Türkiye’deki uzmanlar önümüzdeki yıllarda en fazla talep görecek işlerin ise endüstriyel bilgi uzmanlığı, robot koordinatörlüğü, IT/IoT tahlil mimarlığı, bulut hesaplama uzmanlığı, data güvenliği uzmanlığı, şebeke geliştirme mühendisliği, 3D yazıcı mühendisliği, endüstriyel kullanıcı arayüzü tasarımcılığı ve giyilebilir teknoloji tasarımcılığı olacağını düşünüyor. Gelecekte talep görmesi beklenen işlere bakıldığında, tümünün üst seviye bilişsel, toplumsal, duygusal ve teknolojik marifetler gerektiren işler olduğu görülüyor.
Alt sıralarda bulunuyor
Lakin, Türkiye’nin geleceğin maharetlerine ve nitelikli iş gücüne sahip olmak için önemli bir planlama yapması gerekiyor. Coursera tarafından 2019’da yayımlanan Global Marifet Endeksi Raporu kapsamında 60 farklı ülkeden 38 milyon kişinin bilgileri kullanılarak farklı ülkelerdeki kullanıcıların çeşitli becerilerdeki yeterlikleri belirlenmiş ve buna nazaran ülke sıralamaları oluşturulmuş.

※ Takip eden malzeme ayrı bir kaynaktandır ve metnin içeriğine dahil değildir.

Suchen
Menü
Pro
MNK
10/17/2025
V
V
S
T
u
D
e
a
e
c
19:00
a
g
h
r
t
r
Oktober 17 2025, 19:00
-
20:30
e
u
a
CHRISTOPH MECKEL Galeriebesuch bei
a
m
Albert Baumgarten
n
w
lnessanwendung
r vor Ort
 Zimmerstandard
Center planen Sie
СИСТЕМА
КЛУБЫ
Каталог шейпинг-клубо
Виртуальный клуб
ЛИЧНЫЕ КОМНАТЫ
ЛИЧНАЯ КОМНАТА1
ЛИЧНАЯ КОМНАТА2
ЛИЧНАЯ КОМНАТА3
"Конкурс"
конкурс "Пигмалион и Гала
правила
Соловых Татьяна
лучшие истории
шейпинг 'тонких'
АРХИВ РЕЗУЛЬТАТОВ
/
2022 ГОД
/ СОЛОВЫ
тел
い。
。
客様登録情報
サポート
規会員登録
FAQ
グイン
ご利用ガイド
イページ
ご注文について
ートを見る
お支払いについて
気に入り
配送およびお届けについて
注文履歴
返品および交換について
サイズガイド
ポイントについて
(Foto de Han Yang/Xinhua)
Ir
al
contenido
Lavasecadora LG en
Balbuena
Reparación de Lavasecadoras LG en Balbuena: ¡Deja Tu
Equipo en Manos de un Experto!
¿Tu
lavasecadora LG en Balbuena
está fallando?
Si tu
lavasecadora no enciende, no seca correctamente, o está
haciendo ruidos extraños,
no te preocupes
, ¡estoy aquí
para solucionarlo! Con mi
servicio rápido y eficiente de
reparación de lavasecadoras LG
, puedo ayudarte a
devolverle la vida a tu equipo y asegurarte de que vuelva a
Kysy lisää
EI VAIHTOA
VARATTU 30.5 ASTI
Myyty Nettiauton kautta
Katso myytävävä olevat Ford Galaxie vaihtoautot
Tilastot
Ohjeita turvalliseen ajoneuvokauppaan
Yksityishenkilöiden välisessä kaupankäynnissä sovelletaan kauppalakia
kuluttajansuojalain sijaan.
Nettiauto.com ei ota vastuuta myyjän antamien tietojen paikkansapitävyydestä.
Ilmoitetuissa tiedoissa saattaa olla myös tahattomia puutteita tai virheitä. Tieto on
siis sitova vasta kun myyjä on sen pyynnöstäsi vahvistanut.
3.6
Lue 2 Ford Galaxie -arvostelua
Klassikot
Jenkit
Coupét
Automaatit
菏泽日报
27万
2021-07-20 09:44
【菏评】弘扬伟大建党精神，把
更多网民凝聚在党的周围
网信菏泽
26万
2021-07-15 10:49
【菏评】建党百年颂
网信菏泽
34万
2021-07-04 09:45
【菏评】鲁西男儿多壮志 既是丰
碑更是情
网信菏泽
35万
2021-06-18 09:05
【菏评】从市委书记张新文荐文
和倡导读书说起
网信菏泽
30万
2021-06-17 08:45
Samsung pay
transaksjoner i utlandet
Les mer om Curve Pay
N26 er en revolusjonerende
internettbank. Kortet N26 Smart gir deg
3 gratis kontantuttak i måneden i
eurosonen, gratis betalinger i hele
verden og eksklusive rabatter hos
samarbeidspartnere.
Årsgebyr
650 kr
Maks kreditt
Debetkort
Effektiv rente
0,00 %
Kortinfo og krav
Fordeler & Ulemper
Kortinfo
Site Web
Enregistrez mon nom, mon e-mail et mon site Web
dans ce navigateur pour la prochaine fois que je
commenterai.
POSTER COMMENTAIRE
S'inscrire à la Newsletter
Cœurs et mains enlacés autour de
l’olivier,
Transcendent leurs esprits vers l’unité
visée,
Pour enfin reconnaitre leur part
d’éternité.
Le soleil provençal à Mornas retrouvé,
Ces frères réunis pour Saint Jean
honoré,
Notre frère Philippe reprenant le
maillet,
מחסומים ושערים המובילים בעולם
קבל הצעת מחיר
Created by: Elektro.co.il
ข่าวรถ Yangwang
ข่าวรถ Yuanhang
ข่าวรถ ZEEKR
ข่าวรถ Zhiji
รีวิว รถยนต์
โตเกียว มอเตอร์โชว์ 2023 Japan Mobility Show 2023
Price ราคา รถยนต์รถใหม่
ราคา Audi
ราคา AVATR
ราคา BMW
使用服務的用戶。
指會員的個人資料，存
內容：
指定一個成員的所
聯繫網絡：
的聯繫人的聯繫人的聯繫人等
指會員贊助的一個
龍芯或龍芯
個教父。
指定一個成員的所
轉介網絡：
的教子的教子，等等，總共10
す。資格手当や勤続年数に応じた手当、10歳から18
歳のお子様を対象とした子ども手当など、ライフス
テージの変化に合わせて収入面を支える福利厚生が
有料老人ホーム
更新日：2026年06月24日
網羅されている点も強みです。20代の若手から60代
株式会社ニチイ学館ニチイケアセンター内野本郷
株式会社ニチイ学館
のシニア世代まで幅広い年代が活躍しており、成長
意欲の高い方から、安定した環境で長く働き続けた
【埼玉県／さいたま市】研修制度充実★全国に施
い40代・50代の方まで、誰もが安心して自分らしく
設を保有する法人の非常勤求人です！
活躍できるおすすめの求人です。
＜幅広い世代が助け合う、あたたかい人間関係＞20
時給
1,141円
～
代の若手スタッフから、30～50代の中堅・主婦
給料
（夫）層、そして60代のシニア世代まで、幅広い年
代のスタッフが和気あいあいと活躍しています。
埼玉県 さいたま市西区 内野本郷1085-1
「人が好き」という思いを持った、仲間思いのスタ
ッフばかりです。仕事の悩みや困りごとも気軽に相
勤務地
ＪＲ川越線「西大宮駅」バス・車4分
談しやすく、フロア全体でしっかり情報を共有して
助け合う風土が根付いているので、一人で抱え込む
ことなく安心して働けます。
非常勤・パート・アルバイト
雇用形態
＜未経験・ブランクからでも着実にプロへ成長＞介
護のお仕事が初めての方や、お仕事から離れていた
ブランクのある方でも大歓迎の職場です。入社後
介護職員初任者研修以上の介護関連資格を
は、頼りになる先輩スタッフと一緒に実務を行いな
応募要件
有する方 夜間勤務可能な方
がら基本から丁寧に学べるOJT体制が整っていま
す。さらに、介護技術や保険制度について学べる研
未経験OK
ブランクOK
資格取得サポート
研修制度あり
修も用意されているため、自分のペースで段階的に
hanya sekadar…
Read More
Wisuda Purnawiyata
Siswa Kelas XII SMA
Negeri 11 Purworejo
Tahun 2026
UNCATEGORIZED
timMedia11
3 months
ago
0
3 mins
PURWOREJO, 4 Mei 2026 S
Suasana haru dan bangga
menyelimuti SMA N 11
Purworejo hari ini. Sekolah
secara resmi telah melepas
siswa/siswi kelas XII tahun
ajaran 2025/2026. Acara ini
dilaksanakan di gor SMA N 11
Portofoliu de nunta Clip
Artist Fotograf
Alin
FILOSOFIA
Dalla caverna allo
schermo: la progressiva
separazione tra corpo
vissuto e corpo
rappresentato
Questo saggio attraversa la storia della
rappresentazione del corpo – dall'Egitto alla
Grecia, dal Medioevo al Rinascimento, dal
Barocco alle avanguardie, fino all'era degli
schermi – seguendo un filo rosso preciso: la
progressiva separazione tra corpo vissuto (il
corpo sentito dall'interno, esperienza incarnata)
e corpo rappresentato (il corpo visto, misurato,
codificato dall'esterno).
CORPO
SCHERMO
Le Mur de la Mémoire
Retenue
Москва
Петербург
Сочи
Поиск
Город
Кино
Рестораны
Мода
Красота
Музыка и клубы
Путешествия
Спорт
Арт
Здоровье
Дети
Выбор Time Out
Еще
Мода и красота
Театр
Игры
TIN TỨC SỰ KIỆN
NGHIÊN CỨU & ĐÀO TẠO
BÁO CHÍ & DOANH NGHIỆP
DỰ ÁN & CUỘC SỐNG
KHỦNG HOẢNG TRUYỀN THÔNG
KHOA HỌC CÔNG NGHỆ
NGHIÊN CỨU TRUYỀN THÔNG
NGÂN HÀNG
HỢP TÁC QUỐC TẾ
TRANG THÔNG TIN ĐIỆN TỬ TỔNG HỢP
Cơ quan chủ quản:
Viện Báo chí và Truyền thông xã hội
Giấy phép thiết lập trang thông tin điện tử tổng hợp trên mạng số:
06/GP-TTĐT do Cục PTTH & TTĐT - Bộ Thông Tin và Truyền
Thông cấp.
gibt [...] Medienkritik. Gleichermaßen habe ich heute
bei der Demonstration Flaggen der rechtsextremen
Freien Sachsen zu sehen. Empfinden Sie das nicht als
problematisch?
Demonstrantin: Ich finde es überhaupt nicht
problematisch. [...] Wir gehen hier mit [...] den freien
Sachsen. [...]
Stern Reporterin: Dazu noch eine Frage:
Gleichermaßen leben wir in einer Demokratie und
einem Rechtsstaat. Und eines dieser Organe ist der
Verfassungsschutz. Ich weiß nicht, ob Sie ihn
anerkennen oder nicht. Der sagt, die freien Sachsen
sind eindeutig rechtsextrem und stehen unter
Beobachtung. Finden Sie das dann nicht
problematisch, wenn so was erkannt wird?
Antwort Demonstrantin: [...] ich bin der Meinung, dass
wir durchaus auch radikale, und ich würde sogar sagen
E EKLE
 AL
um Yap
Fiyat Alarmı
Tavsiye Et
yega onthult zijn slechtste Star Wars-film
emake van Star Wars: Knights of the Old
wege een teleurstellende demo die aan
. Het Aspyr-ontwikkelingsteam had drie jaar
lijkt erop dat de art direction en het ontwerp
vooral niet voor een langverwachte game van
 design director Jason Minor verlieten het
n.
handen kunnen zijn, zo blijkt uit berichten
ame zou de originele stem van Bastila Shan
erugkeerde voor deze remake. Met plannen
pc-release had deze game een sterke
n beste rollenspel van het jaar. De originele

İşletme, teknoloji ve data bilimi olmak üzere üç ana başlıkta gruplanan toplam 18 marifet alanına odaklanan raporda, ülkelerin her bir maharet alanındaki yüzdelik bedelleri belirlenmiş ve ülkeler buna nazaran en ileri (76. yüzdelik ve üzeri), rekabetçi (51. ve 75. yüzdelikler arası), yükselen (26. ve 50. yüzdelikler arası) ve geride kalan (25. yüzdelik ve altı) olmak üzere dört kümede sıralanmış. Bir tablo formunda paylaşılan bilgilere nazaran, Türkiye’nin her üç maharet alanında da geride kalan ülkeler kümesinde yer aldığı görülüyor. Örneğin İşletme’de yüzdelik bedeli 7, Teknoloji’de 12, data bilimi alanında da 7. Raporda ayrıyeten Türkiye’deki kullanıcıların birçoklarının önümüzdeki yıllarda iş gücünde talep edilecek üst seviye maharetlere sahip olmadığına dikkat çekiliyor.
YARIN: Sanayi 4.0, Tarım 4.0 nedir? Robotlar işlerimizi elimizden alacak mı? STEM+A akımı neleri değiştirecek?